▶ _EXERCISE PROMPT_
Go through the records below and report each line with "shoulder" in it.

[Data entries]
□ □ □ □

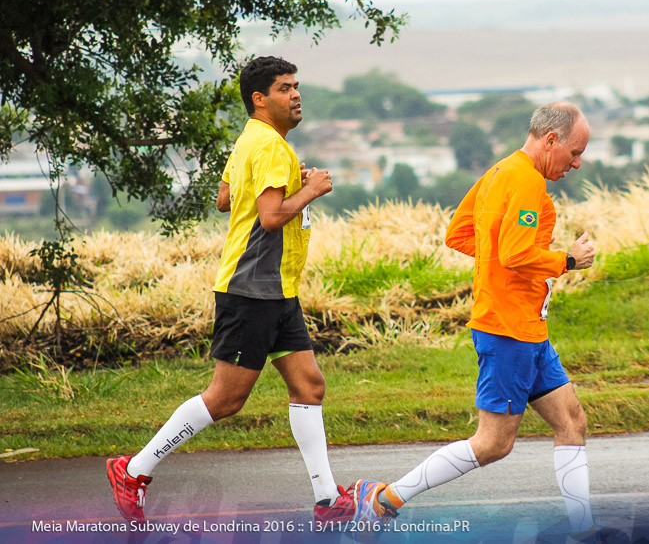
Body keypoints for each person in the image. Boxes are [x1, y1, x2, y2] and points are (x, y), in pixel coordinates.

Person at [106, 56, 354, 525]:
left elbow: (224, 198)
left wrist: (284, 185)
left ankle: (328, 501)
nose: (296, 95)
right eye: (284, 88)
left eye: (297, 86)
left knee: (309, 384)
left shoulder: (252, 141)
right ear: (260, 99)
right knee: (226, 399)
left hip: (277, 288)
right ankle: (133, 470)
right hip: (252, 289)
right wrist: (312, 188)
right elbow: (270, 217)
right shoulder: (269, 148)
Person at [349, 101, 599, 535]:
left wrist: (500, 263)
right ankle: (382, 500)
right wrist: (568, 260)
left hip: (526, 329)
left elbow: (459, 233)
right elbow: (518, 253)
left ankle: (584, 529)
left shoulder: (500, 172)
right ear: (551, 140)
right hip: (507, 330)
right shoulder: (524, 182)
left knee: (572, 421)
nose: (577, 163)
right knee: (493, 444)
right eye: (574, 153)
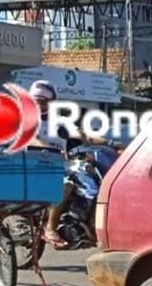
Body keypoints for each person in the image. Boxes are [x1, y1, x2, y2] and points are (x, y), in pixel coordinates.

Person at [26, 80, 119, 248]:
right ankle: (50, 228)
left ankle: (85, 223)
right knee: (65, 184)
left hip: (60, 165)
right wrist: (47, 149)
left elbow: (85, 136)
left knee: (94, 179)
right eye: (36, 100)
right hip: (35, 167)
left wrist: (113, 144)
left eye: (43, 101)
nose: (39, 105)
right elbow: (32, 139)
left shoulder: (60, 122)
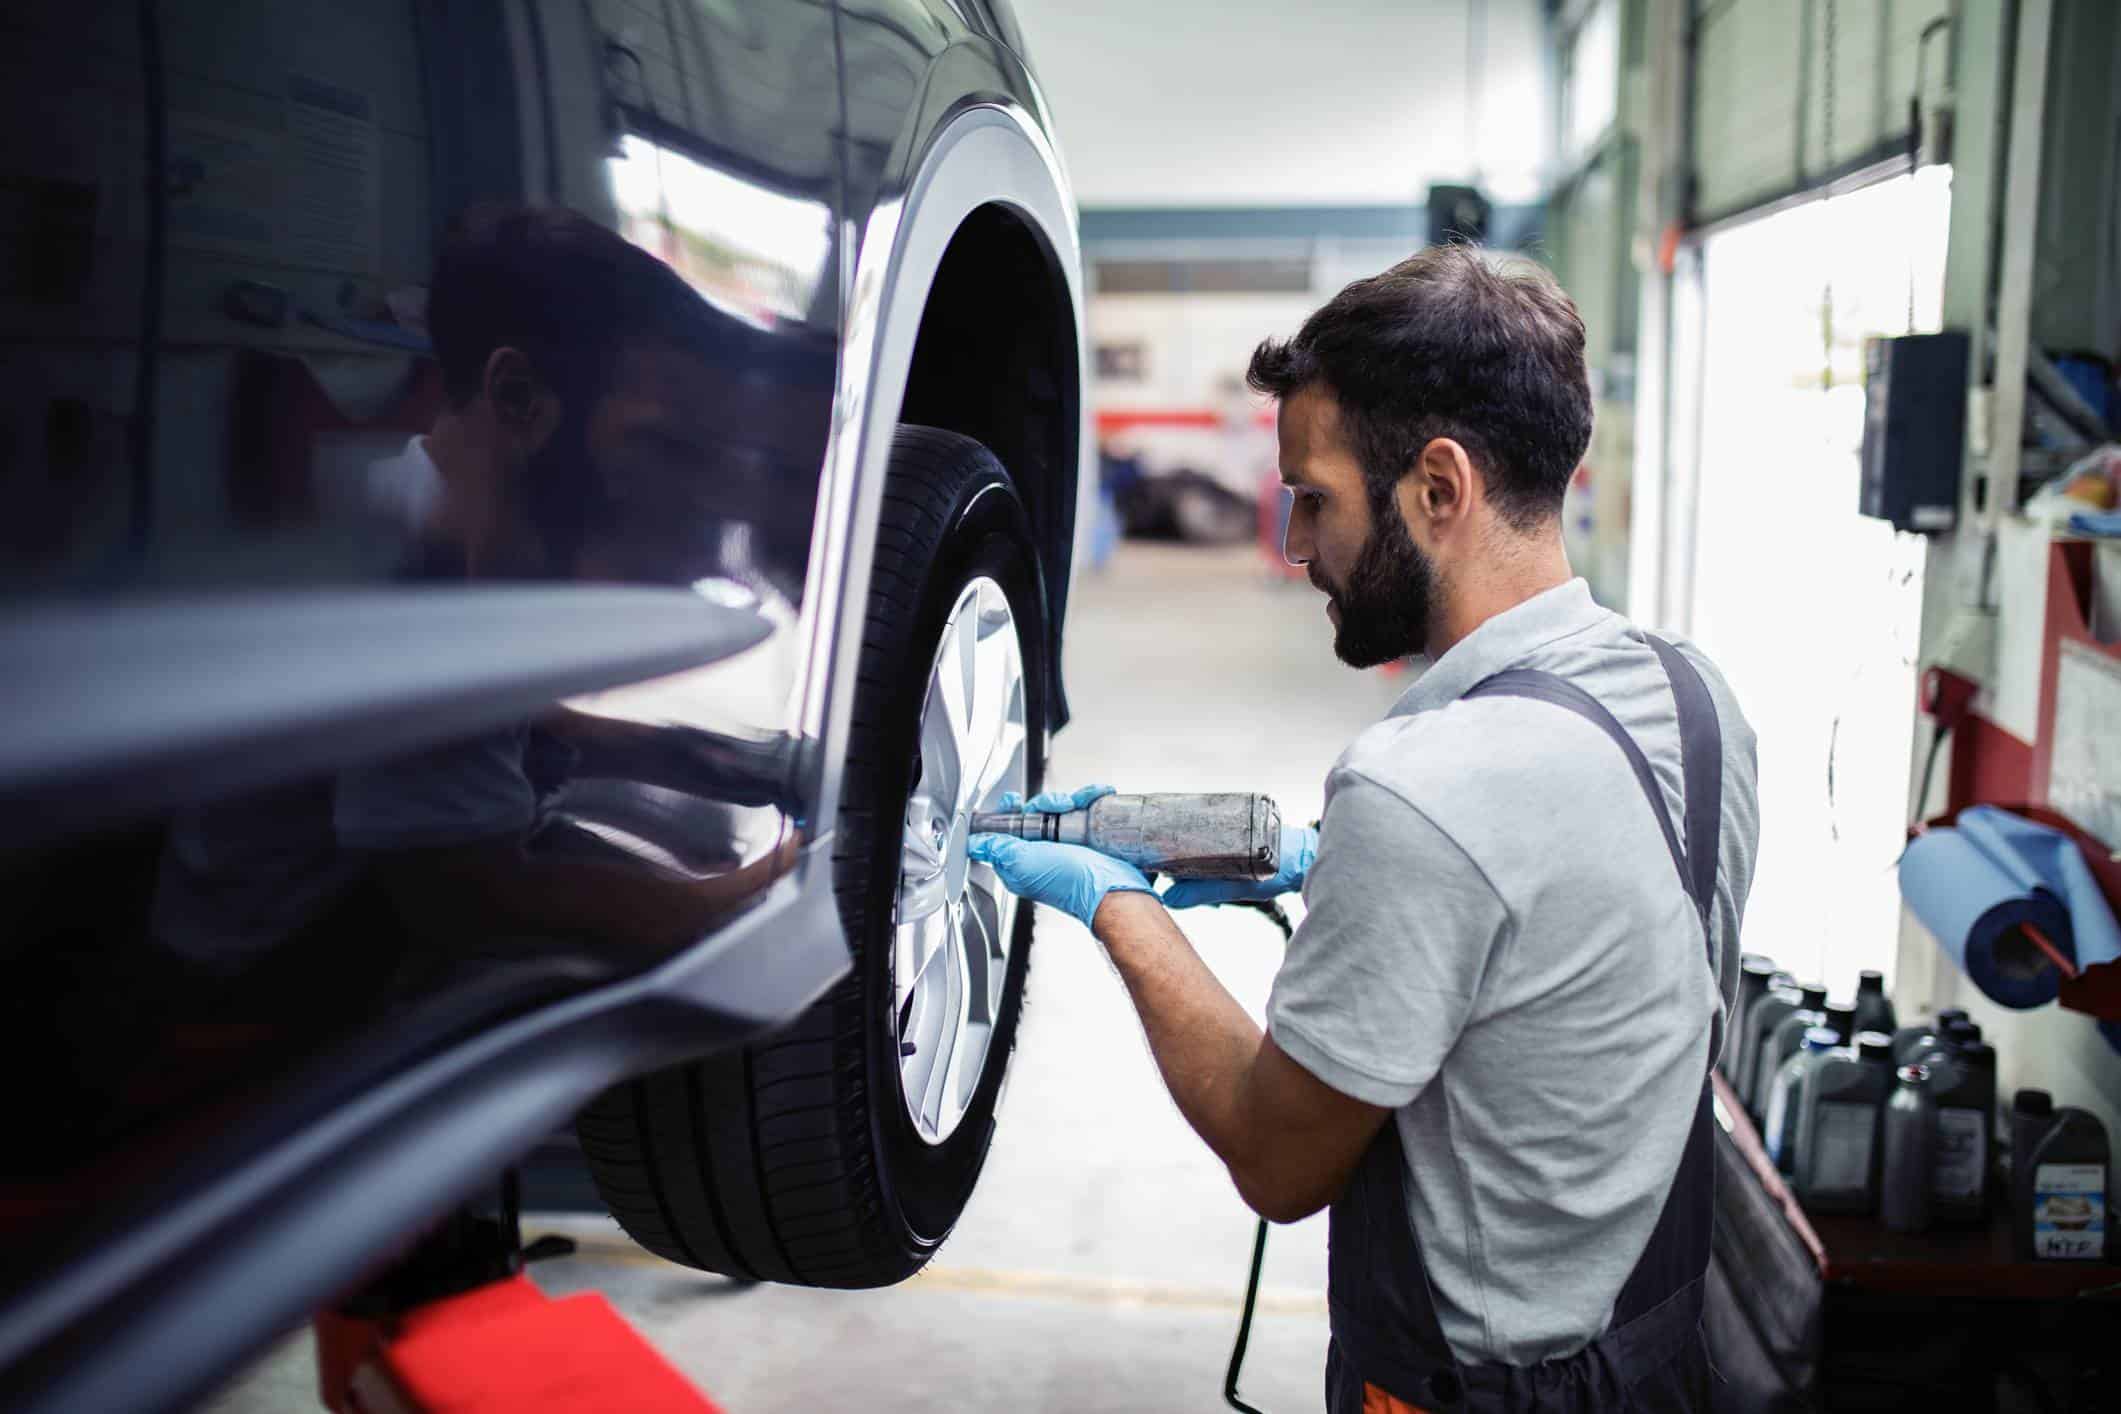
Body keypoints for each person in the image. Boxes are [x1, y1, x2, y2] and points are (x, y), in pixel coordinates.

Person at [971, 246, 1760, 1413]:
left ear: (1439, 488)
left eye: (1316, 497)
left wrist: (1118, 907)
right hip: (1657, 1357)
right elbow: (1561, 917)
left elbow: (1276, 1157)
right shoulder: (1695, 696)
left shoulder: (1420, 791)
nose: (1294, 546)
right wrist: (1323, 861)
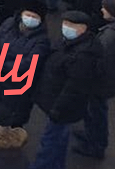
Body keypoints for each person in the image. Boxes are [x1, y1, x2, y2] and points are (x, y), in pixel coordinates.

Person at [28, 10, 103, 169]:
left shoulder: (83, 55)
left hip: (62, 108)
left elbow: (74, 88)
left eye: (71, 25)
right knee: (59, 140)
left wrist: (57, 109)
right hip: (59, 103)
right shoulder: (72, 43)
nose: (66, 28)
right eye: (65, 24)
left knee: (50, 142)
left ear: (83, 29)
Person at [73, 0, 115, 159]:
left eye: (105, 8)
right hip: (105, 82)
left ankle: (96, 146)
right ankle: (93, 136)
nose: (101, 10)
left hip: (99, 83)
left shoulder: (109, 37)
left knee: (96, 112)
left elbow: (100, 61)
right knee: (96, 110)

□ □ □ □

▶ _PROBLEM SOLUTION_
left shoulder: (252, 141)
right shoulder: (269, 148)
left shoulder: (500, 172)
right shoulder: (524, 182)
left shoulder: (60, 122)
right shoulder: (1695, 696)
left shoulder: (1420, 791)
left shoulder: (83, 55)
right shoulder: (72, 43)
left shoulder: (109, 37)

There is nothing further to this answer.